INFORMATION SUPPLIED:

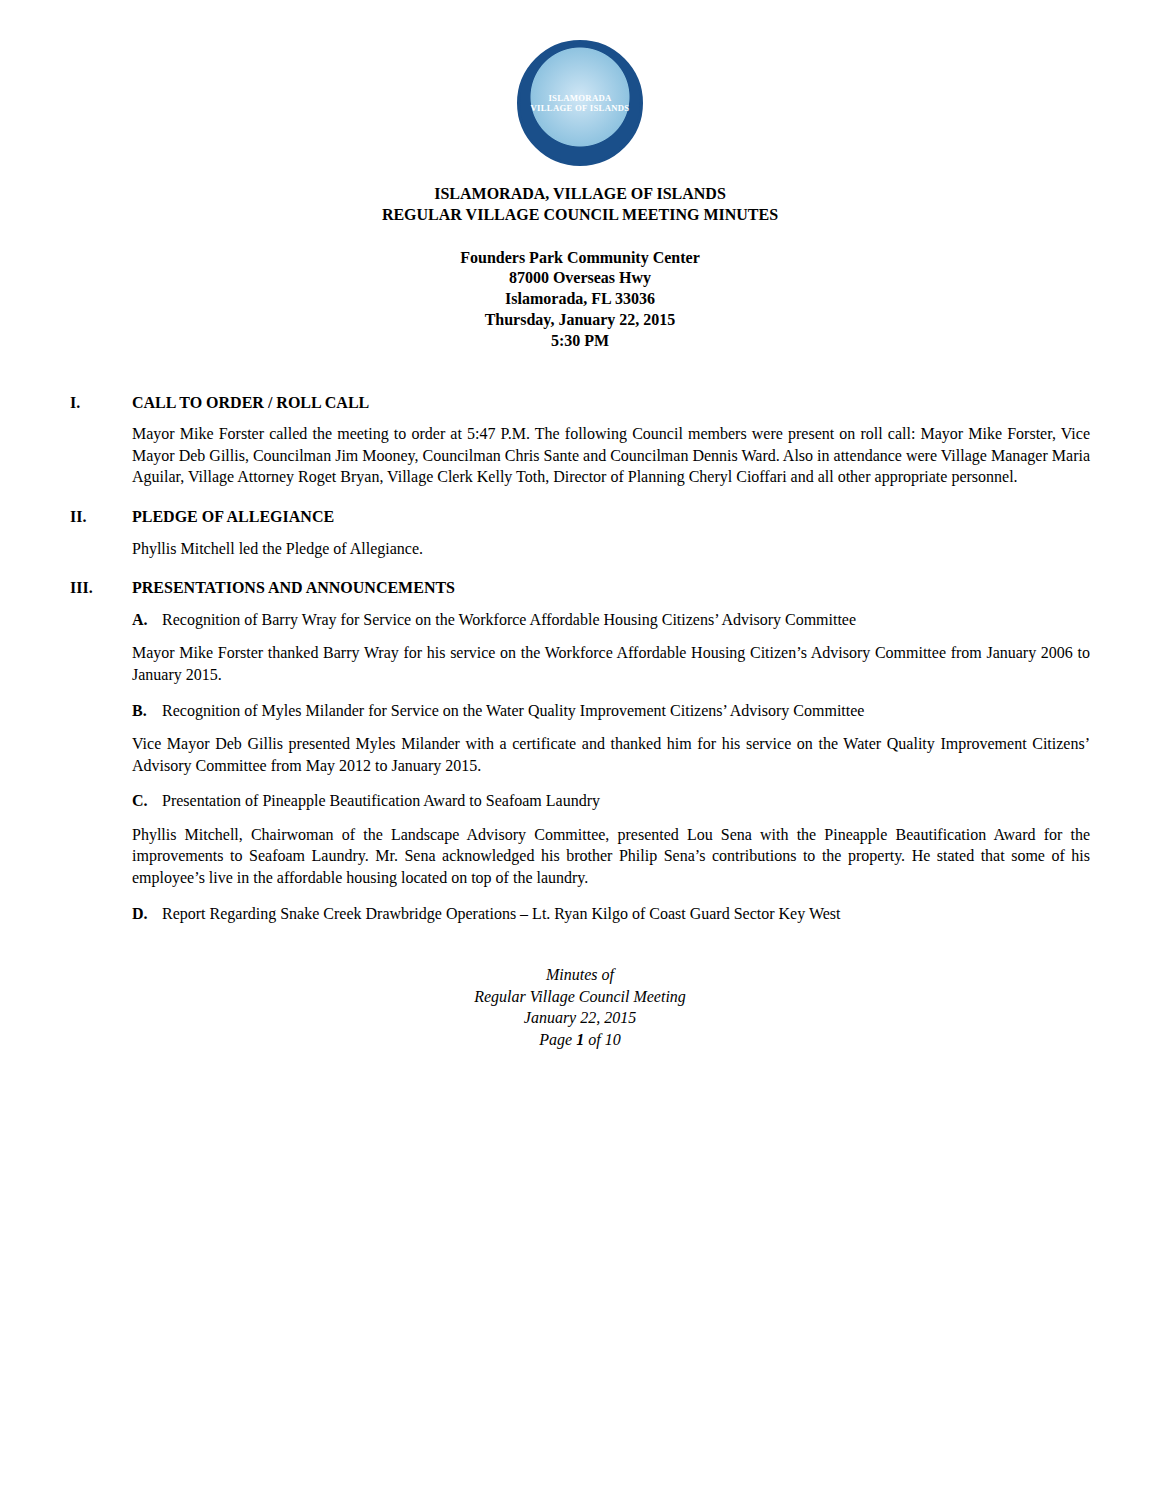ISLAMORADA, VILLAGE OF ISLANDS REGULAR VILLAGE COUNCIL MEETING MINUTES
Founders Park Community Center 87000 Overseas Hwy Islamorada, FL 33036 Thursday, January 22, 2015 5:30 PM
I. CALL TO ORDER / ROLL CALL
Mayor Mike Forster called the meeting to order at 5:47 P.M. The following Council members were present on roll call: Mayor Mike Forster, Vice Mayor Deb Gillis, Councilman Jim Mooney, Councilman Chris Sante and Councilman Dennis Ward. Also in attendance were Village Manager Maria Aguilar, Village Attorney Roget Bryan, Village Clerk Kelly Toth, Director of Planning Cheryl Cioffari and all other appropriate personnel.
II. PLEDGE OF ALLEGIANCE
Phyllis Mitchell led the Pledge of Allegiance.
III. PRESENTATIONS AND ANNOUNCEMENTS
A. Recognition of Barry Wray for Service on the Workforce Affordable Housing Citizens’ Advisory Committee
Mayor Mike Forster thanked Barry Wray for his service on the Workforce Affordable Housing Citizen’s Advisory Committee from January 2006 to January 2015.
B. Recognition of Myles Milander for Service on the Water Quality Improvement Citizens’ Advisory Committee
Vice Mayor Deb Gillis presented Myles Milander with a certificate and thanked him for his service on the Water Quality Improvement Citizens’ Advisory Committee from May 2012 to January 2015.
C. Presentation of Pineapple Beautification Award to Seafoam Laundry
Phyllis Mitchell, Chairwoman of the Landscape Advisory Committee, presented Lou Sena with the Pineapple Beautification Award for the improvements to Seafoam Laundry. Mr. Sena acknowledged his brother Philip Sena’s contributions to the property. He stated that some of his employee’s live in the affordable housing located on top of the laundry.
D. Report Regarding Snake Creek Drawbridge Operations – Lt. Ryan Kilgo of Coast Guard Sector Key West
Minutes of Regular Village Council Meeting January 22, 2015 Page 1 of 10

DESCRIPTION OF THE TASK: Reprint all the data above verbatim, excluding pictures.

RESULT OF THE TASK:
ISLAMORADA, VILLAGE OF ISLANDS REGULAR VILLAGE COUNCIL MEETING MINUTES
Founders Park Community Center 87000 Overseas Hwy Islamorada, FL 33036 Thursday, January 22, 2015 5:30 PM
I. CALL TO ORDER / ROLL CALL
Mayor Mike Forster called the meeting to order at 5:47 P.M. The following Council members were present on roll call: Mayor Mike Forster, Vice Mayor Deb Gillis, Councilman Jim Mooney, Councilman Chris Sante and Councilman Dennis Ward. Also in attendance were Village Manager Maria Aguilar, Village Attorney Roget Bryan, Village Clerk Kelly Toth, Director of Planning Cheryl Cioffari and all other appropriate personnel.
II. PLEDGE OF ALLEGIANCE
Phyllis Mitchell led the Pledge of Allegiance.
III. PRESENTATIONS AND ANNOUNCEMENTS
A. Recognition of Barry Wray for Service on the Workforce Affordable Housing Citizens’ Advisory Committee
Mayor Mike Forster thanked Barry Wray for his service on the Workforce Affordable Housing Citizen’s Advisory Committee from January 2006 to January 2015.
B. Recognition of Myles Milander for Service on the Water Quality Improvement Citizens’ Advisory Committee
Vice Mayor Deb Gillis presented Myles Milander with a certificate and thanked him for his service on the Water Quality Improvement Citizens’ Advisory Committee from May 2012 to January 2015.
C. Presentation of Pineapple Beautification Award to Seafoam Laundry
Phyllis Mitchell, Chairwoman of the Landscape Advisory Committee, presented Lou Sena with the Pineapple Beautification Award for the improvements to Seafoam Laundry. Mr. Sena acknowledged his brother Philip Sena’s contributions to the property. He stated that some of his employee’s live in the affordable housing located on top of the laundry.
D. Report Regarding Snake Creek Drawbridge Operations – Lt. Ryan Kilgo of Coast Guard Sector Key West
Minutes of Regular Village Council Meeting January 22, 2015 Page 1 of 10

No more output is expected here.